* Exercise instructions *
Set down, please, exactly the lines below that run from the line with "400.perlbench: | -DSPEC_CPU_LINUX_IA32 |" to the line with "-DSPEC_CPU_LP64 -DSPEC_CPU_LINUX |", both lines included.

* Source data *
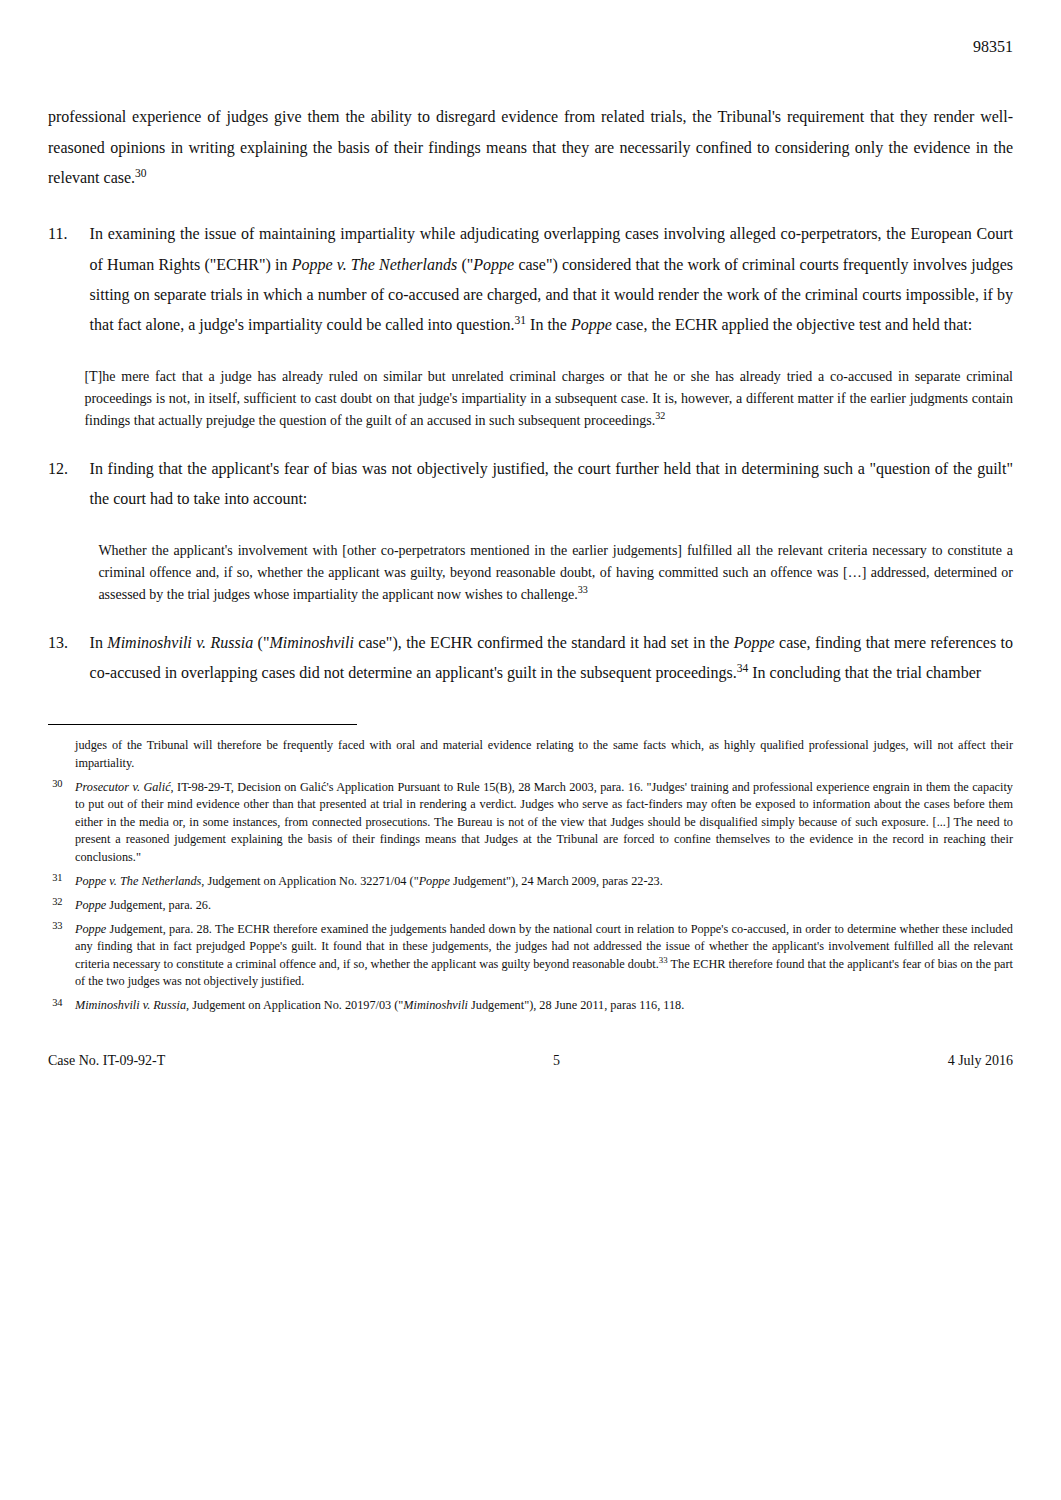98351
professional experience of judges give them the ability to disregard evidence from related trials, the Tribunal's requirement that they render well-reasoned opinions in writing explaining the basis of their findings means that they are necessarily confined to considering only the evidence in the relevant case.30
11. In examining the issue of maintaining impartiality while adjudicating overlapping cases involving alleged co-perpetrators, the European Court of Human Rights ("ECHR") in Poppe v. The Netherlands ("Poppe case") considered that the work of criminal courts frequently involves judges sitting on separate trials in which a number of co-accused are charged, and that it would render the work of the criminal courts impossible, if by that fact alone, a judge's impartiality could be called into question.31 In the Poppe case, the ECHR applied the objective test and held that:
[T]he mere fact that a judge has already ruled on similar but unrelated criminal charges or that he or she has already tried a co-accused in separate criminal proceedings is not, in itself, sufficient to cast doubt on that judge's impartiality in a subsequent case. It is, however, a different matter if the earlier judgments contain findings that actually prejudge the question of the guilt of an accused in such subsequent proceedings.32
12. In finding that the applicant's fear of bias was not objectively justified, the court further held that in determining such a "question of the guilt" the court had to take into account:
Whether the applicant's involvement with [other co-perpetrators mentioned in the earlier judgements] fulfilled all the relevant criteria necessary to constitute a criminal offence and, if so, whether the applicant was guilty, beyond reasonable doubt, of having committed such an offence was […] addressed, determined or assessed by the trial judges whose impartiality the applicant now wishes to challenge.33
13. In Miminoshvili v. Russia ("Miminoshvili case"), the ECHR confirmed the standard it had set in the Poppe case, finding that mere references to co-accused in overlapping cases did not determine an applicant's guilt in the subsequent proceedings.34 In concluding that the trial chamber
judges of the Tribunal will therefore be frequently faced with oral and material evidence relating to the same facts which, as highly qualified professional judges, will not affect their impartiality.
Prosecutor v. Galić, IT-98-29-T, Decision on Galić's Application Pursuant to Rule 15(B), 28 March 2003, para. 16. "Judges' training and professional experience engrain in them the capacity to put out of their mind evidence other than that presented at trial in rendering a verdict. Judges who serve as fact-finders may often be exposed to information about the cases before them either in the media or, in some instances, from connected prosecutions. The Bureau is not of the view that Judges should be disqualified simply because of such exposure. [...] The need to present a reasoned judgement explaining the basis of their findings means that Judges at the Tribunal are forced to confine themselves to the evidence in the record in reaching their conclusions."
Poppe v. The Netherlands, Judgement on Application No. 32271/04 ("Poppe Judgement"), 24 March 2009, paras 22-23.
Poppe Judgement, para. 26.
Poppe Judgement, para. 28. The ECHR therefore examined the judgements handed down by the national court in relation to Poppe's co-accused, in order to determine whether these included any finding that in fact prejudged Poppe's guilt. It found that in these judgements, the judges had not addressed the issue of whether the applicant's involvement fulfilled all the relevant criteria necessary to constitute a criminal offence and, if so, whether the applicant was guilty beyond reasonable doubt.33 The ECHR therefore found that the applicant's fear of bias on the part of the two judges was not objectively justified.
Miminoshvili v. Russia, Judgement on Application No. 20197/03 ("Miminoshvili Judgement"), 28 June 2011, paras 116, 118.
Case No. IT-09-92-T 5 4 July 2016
---
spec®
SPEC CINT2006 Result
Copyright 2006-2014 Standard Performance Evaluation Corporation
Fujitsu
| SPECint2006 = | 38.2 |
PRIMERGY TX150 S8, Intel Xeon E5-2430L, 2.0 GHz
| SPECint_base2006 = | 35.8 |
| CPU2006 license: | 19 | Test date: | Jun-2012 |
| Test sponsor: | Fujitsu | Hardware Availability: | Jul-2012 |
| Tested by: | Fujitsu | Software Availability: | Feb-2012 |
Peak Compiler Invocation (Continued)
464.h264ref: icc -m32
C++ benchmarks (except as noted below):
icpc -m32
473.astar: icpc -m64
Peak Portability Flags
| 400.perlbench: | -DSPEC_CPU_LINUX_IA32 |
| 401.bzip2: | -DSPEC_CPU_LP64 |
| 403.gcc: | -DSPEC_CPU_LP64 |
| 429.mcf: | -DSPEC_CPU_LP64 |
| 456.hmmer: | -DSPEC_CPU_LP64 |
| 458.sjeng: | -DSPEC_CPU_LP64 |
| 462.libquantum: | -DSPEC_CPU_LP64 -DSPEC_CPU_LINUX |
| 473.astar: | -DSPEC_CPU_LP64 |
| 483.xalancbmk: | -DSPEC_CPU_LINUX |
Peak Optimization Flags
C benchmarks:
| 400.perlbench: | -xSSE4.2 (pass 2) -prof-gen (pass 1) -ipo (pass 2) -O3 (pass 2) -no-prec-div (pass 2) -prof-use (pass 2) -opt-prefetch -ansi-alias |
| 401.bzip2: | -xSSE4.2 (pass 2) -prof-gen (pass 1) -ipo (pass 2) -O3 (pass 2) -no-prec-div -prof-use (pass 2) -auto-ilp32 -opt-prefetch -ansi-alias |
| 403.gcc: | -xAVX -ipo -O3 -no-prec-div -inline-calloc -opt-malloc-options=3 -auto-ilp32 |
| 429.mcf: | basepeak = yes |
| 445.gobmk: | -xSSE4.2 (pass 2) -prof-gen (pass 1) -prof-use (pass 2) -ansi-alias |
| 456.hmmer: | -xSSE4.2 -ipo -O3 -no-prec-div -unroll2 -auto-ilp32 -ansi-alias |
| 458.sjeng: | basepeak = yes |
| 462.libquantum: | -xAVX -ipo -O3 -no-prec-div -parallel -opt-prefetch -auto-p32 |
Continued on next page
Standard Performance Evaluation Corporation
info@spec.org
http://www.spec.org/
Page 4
* * *
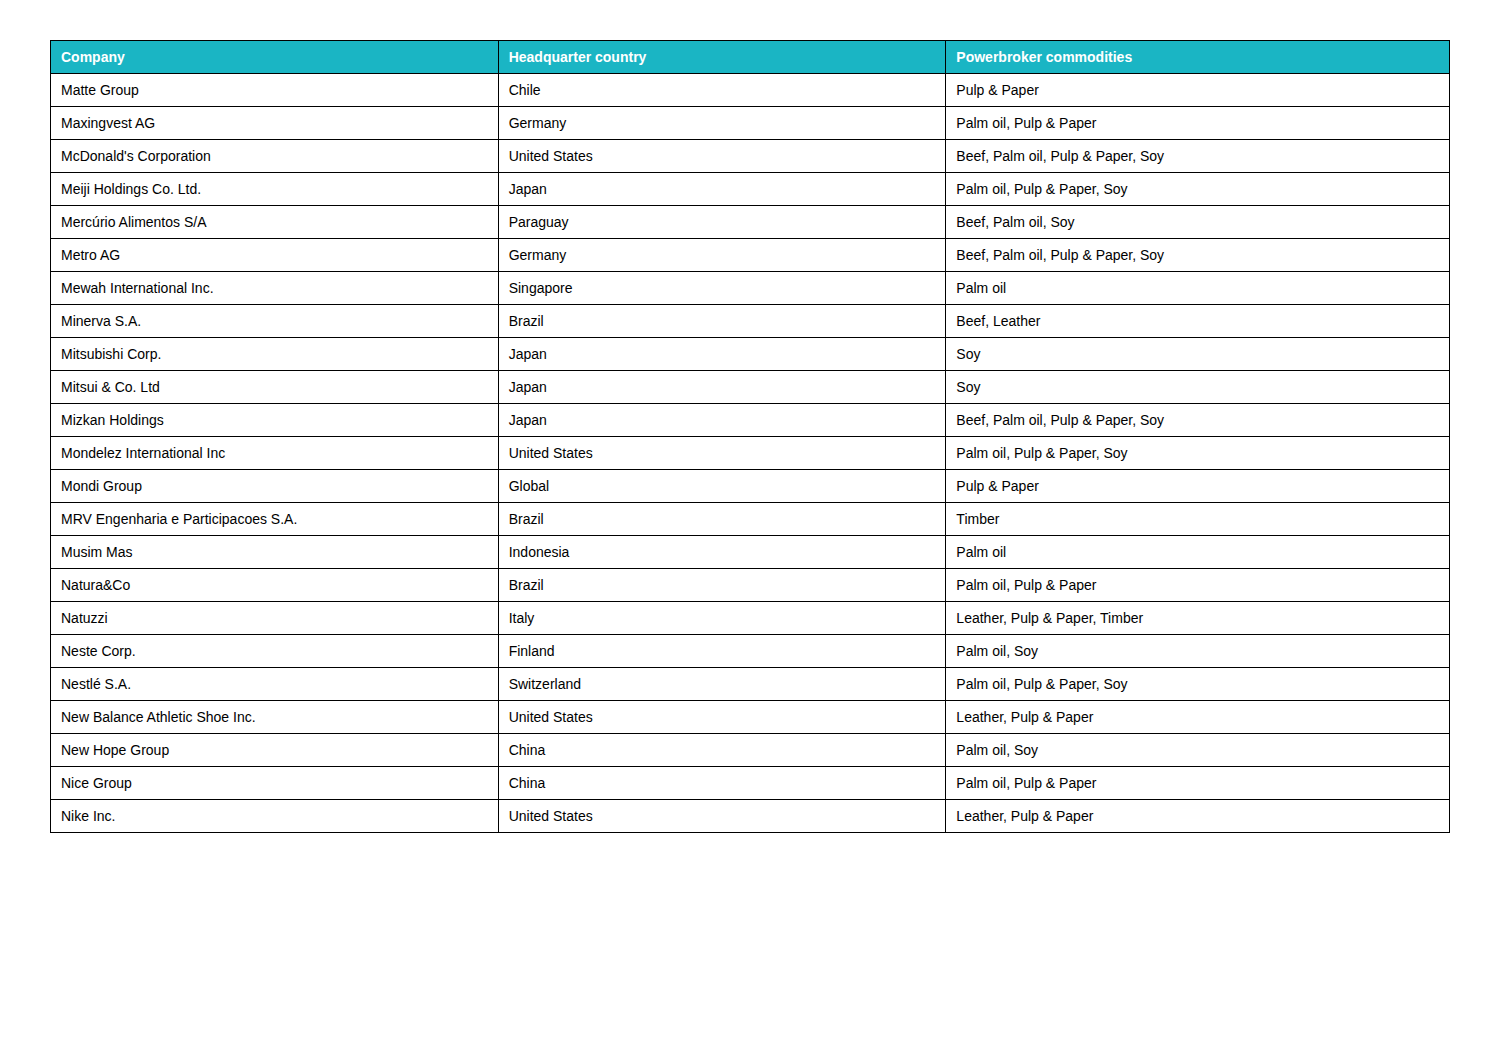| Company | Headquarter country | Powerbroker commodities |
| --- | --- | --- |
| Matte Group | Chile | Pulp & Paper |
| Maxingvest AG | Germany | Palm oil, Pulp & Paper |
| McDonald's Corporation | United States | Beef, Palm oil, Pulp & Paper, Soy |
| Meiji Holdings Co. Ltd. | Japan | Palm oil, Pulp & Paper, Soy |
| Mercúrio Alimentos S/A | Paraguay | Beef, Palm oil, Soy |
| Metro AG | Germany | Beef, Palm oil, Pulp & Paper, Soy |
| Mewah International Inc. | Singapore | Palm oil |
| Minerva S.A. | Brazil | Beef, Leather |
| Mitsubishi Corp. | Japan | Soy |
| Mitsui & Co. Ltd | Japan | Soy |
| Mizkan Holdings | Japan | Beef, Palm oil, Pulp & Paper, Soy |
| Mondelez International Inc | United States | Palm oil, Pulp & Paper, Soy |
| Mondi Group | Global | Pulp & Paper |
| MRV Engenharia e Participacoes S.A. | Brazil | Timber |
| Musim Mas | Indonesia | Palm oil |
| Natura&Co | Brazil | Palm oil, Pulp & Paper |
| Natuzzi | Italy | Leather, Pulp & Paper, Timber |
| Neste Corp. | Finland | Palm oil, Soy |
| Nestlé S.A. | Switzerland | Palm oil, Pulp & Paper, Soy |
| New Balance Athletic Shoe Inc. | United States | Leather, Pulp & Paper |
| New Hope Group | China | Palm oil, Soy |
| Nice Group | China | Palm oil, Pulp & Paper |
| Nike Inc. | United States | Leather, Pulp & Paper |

* Task result *
| 400.perlbench: | -DSPEC_CPU_LINUX_IA32 |
| 401.bzip2: | -DSPEC_CPU_LP64 |
| 403.gcc: | -DSPEC_CPU_LP64 |
| 429.mcf: | -DSPEC_CPU_LP64 |
| 456.hmmer: | -DSPEC_CPU_LP64 |
| 458.sjeng: | -DSPEC_CPU_LP64 |
| 462.libquantum: | -DSPEC_CPU_LP64 -DSPEC_CPU_LINUX |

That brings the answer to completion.